Au-delà de l’hiver, le candidat a présenté ses priorités à moyen et long terme citant la relance d’un programme nucléaire voulu par le gouvernement (6 nouveaux réacteurs, et des petits réacteurs de type SMR), l’investissement hydroélectrique, « un rôle de premier plan dans les renouvelables » et « le développement et l’adaptation des réseaux à une électricité plus décentralisée », notamment à travers l’autoconsommation, selon ses réponses écrites.

La situation financière d’EDF, dont la dette pourrait atteindre 60 milliards d’euros à la fin de l’année, demande, elle, de la « vigilance à court terme pour ne pas devoir réduire les investissements et compromettre l’avenir », a-t-il jugé.

Si cette situation « devrait s’améliorer » avec le redémarrage de réacteurs, M. Rémont a jugé nécessaire une « visibilité à long terme » sur les mesures réglementaires destinées à limiter la hausse du prix de l’électricité pour les clients dont EDF supporte la majorité des coûts.
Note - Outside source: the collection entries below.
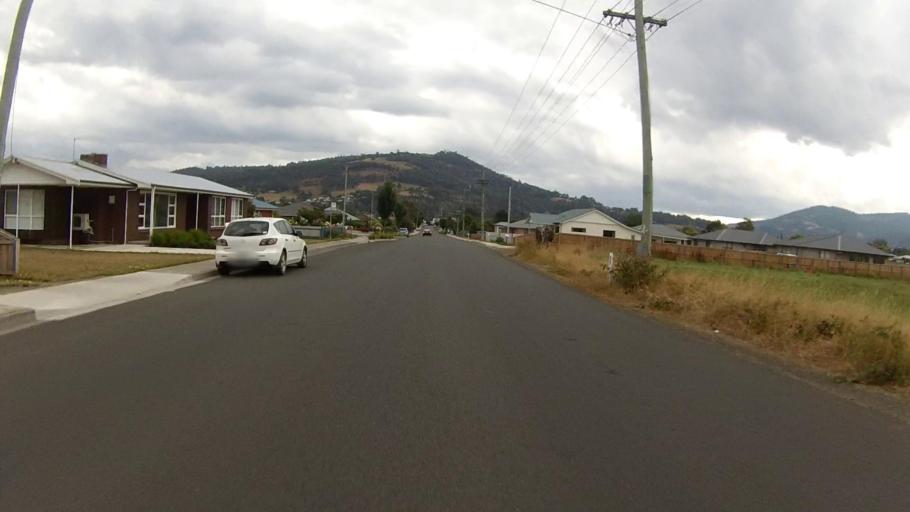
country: AU
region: Tasmania
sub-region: Huon Valley
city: Huonville
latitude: -43.0289
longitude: 147.0578
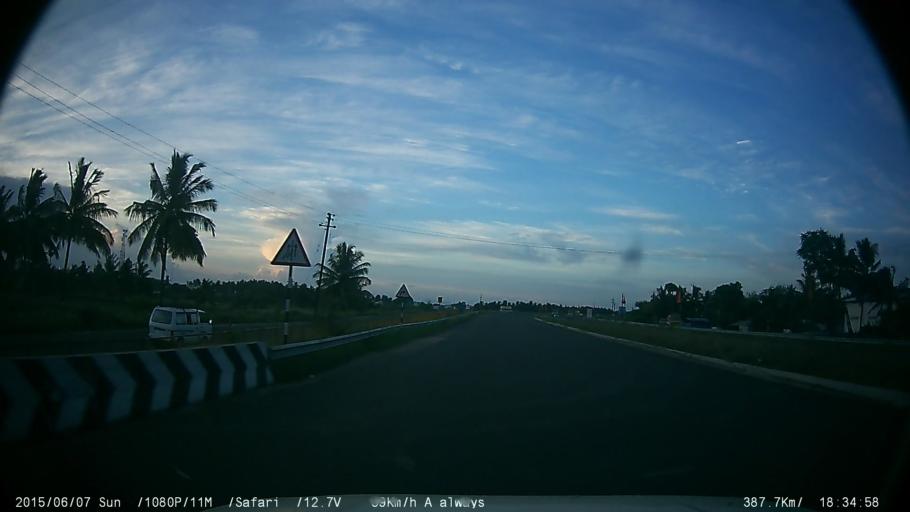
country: IN
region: Tamil Nadu
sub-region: Tiruppur
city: Avinashi
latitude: 11.1851
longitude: 77.2856
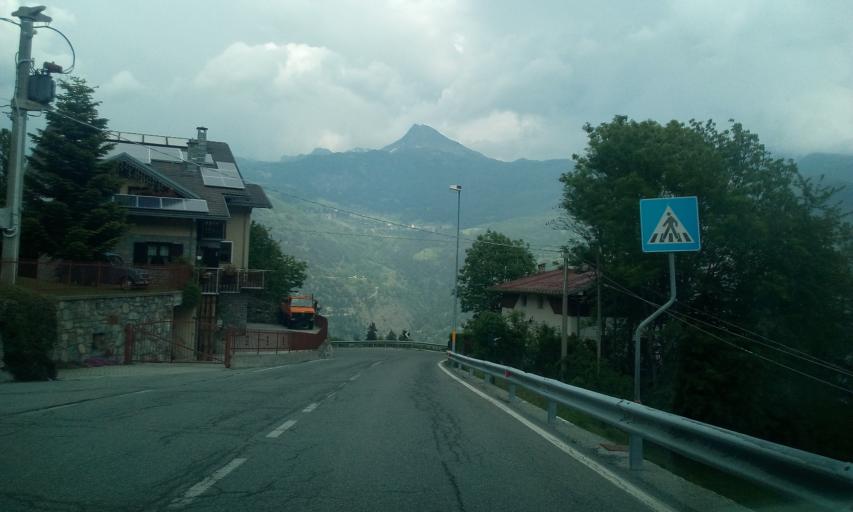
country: IT
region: Aosta Valley
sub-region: Valle d'Aosta
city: Mongnod
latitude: 45.7974
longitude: 7.5719
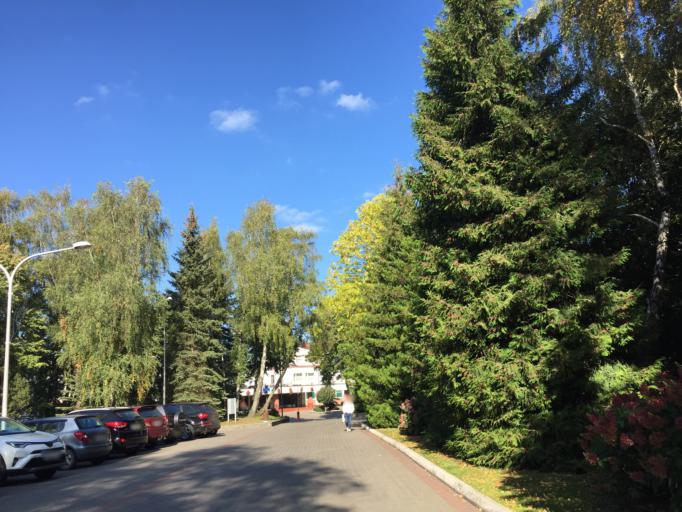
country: RU
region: Kaliningrad
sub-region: Gorod Svetlogorsk
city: Svetlogorsk
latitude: 54.9423
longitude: 20.1350
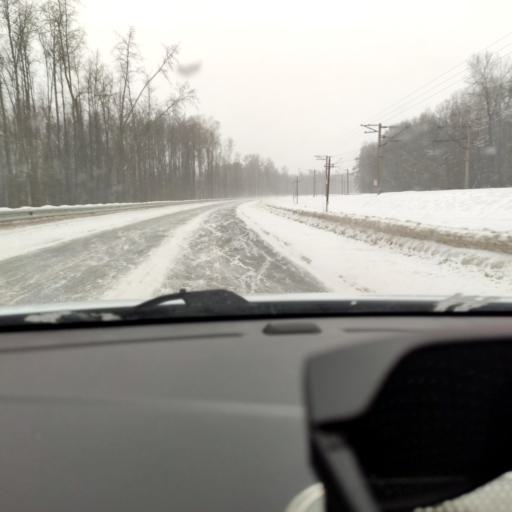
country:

En cause selon lui, l’accès régulé à l’électricité nucléaire historique (Arenh), qui « induit une sous-rémunération » de l’activité nucléaire d’EDF et « n’a pas permis le développement d’une concurrence dans la production ».

Il a demandé aussi une réforme « profonde » des règles du marché européen pour corriger des « défaillances mises en lumière par la crise actuelle », en jugeant « indispensable » le découplage des prix du gaz et de l’électricité.

A l’heure des questions, le candidat a été passé au grill sur son rôle joué dans la vente controversée en 2014 de la branche énergie Alstom à General Electric lorsqu’il conseillait Alstom comme banquier à Bank of America Merrill Lynch, une « forfaiture contre l’intérêt national », a lancé le député du groupe Nupes-LFI Matthias Tavel qui votera contre, tout comme le RN. C’était « la seule solution possible pour assurer l’avenir de ces activités », selon M. Rémont.

Autre sujet de friction, les oppositions craignent un démantèlement avec une séparation entre l’activité historique nucléaire et les renouvelables. Il y aura « une production diversifiée, et non dans le tout nucléaire », a-t-il répondu.

Pour être validée, la candidature de M. Rémont doit recueillir les votes de 3/5e des membres des deux commissions. Résultat attendu mercredi après-midi.